Stated exercise 1
Summarize the eBay blog post below in two sentences.

Saturday, June 02, 2007

eBay

"Well," say my legions of devoted fans, "Loren doesn't post, and I understand he must be busy; but I do wish he would post something. In fact, if only he would post -- mmm, what would be best? Oooh, I know! If only he would post about his customer service experiences!" Well, legions, you need wait no longer.

I'm in my approximately once-a-year eBay phase (trying to pick up a few Nick Cave CDs, an endeavour made perpetually difficult by my feeling that one should only very rarely pay more than $8 for an older CD, and by the fact that, apparently, people just don't sell their Nick Cave CDs), and just recently finished an auction. The seller hadn't written me anything about the sale for quite a while after it closed, which made me a bit nervous, since the seller's profile says that one should expect a response within 24 hours; and then I noticed that my My eBay profile said that I had 1 new message, while my message centre said (remember that conflict is the heart of all drama) that I had no unread messages.

Since finding out promptly about the status of my sale is important to me (I'm going to London on 5 June, and would like to have new listening material for the trip), I wrote eBay and asked them what was up when on one hand I was told I had, and on the other hand that I certainly didn't have, any new messages. The reply I got back essentially said that they are aware of this issue and are working on it, which is no more than the sort of pabulum that one expects; but two bits caught my eye:

I understand that on your eBay it is showing that "you have 1 new message" but in My Message, there are no messages to read.

Stated exercise 2
In the records, from the line containing "common name: Stilk-eg/almindelig eg" through the end of the records, inclusive, rename "phylum" to "division" and give those lines again with everything else unchanged.

Task input
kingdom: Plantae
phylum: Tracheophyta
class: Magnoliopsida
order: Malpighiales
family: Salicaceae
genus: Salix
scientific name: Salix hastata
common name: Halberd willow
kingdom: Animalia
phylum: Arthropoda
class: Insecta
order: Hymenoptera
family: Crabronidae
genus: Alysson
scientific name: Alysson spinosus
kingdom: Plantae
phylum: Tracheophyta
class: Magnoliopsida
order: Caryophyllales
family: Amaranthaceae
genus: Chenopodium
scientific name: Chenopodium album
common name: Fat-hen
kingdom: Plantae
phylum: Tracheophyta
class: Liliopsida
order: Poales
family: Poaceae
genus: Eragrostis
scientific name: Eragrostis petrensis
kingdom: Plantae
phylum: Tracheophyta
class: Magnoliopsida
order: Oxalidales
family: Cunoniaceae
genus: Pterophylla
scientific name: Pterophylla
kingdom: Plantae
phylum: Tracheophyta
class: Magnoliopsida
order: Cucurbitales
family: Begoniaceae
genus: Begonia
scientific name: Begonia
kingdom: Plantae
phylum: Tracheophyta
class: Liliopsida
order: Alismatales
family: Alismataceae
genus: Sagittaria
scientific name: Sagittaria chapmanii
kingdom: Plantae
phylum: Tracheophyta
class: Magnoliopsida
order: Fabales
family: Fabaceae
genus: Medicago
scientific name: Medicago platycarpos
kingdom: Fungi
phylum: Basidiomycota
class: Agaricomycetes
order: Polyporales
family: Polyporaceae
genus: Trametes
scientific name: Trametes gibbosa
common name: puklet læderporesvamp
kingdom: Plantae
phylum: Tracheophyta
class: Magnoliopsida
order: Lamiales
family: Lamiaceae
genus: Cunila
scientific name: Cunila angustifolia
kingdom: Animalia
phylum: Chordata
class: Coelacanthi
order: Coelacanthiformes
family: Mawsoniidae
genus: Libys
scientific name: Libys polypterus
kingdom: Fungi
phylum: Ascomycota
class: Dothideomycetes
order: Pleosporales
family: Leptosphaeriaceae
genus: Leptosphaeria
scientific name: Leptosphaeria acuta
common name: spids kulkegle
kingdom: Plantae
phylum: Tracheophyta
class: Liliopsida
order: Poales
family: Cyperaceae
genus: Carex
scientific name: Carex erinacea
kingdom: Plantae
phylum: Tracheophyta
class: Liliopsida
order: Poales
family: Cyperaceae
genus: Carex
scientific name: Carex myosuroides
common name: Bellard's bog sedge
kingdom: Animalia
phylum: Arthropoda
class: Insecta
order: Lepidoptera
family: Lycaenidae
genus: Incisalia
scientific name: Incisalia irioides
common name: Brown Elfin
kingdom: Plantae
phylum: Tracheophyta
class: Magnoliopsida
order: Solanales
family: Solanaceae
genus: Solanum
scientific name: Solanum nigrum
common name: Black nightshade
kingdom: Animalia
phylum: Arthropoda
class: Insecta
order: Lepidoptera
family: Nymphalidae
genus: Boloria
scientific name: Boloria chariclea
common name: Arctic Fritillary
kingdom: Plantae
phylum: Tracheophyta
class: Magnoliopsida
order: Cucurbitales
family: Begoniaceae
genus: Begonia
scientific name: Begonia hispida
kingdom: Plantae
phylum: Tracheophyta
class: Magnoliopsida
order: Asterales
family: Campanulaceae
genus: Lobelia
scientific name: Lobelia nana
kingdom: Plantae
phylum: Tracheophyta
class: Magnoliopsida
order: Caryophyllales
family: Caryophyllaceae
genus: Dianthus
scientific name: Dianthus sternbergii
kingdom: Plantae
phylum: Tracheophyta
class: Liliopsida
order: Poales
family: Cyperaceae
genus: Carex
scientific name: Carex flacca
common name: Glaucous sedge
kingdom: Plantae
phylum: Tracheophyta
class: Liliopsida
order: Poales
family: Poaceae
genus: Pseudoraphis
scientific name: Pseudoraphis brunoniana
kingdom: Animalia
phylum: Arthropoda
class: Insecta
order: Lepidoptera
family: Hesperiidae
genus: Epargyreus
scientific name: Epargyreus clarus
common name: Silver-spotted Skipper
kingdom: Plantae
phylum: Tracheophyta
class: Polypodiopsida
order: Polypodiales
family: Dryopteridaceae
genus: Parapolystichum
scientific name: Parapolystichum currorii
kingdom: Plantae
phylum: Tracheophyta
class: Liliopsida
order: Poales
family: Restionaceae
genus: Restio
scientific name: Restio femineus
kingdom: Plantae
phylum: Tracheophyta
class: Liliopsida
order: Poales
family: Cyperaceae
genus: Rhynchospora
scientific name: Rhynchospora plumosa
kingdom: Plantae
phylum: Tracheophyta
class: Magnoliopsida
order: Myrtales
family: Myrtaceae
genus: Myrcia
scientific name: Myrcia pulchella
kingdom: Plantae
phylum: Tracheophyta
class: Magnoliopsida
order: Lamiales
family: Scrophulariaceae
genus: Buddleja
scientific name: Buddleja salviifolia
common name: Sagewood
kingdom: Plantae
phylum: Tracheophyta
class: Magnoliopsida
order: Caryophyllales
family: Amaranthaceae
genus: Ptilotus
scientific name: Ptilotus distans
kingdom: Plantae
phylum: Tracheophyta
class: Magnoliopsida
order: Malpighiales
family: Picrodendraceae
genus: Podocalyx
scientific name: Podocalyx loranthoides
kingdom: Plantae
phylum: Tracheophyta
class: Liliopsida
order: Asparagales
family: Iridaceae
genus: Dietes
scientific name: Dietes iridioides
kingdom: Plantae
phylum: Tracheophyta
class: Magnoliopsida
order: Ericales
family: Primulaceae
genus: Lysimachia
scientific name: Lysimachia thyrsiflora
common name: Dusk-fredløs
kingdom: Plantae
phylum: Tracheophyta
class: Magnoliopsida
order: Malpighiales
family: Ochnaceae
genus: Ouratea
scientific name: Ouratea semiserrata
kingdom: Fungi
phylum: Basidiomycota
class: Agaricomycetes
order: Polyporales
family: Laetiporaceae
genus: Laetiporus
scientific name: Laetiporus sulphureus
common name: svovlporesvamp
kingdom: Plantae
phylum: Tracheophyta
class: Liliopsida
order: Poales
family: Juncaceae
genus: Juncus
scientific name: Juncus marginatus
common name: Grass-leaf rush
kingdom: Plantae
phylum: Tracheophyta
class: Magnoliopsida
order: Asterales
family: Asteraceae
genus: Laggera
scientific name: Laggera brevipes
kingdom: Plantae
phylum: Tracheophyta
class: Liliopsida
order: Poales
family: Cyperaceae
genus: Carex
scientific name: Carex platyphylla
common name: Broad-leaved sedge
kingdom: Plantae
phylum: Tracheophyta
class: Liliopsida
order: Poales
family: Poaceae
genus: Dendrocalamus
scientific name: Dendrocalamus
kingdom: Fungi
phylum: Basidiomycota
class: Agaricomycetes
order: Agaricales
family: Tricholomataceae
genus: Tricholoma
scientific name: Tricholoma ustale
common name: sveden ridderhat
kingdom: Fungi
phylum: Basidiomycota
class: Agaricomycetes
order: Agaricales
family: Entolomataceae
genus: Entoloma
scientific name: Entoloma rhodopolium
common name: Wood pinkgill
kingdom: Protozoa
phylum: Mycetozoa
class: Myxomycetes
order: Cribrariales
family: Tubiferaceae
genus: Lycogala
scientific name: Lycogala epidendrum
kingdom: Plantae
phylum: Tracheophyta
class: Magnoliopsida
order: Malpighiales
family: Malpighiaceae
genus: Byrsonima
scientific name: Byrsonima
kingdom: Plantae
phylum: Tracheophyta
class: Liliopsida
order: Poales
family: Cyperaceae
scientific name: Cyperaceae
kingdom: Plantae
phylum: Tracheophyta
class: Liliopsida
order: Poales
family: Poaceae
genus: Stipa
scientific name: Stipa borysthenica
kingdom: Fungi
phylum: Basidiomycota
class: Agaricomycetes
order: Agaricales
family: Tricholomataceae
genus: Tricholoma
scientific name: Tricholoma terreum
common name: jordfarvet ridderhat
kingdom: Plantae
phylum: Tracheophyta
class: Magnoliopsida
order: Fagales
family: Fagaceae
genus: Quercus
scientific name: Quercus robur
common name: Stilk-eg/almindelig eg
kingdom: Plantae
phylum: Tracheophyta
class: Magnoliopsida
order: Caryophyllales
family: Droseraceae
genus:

Answer 1
While trying to buy Nick Cave CDs on eBay, the writer finished an auction but heard nothing from the seller, then saw My eBay report one new message while the message center showed none. The writer asked eBay about the conflict and got a reply saying the company is aware of the issue and working on it.

Answer 2
common name: Stilk-eg/almindelig eg
kingdom: Plantae
division: Tracheophyta
class: Magnoliopsida
order: Caryophyllales
family: Droseraceae
genus:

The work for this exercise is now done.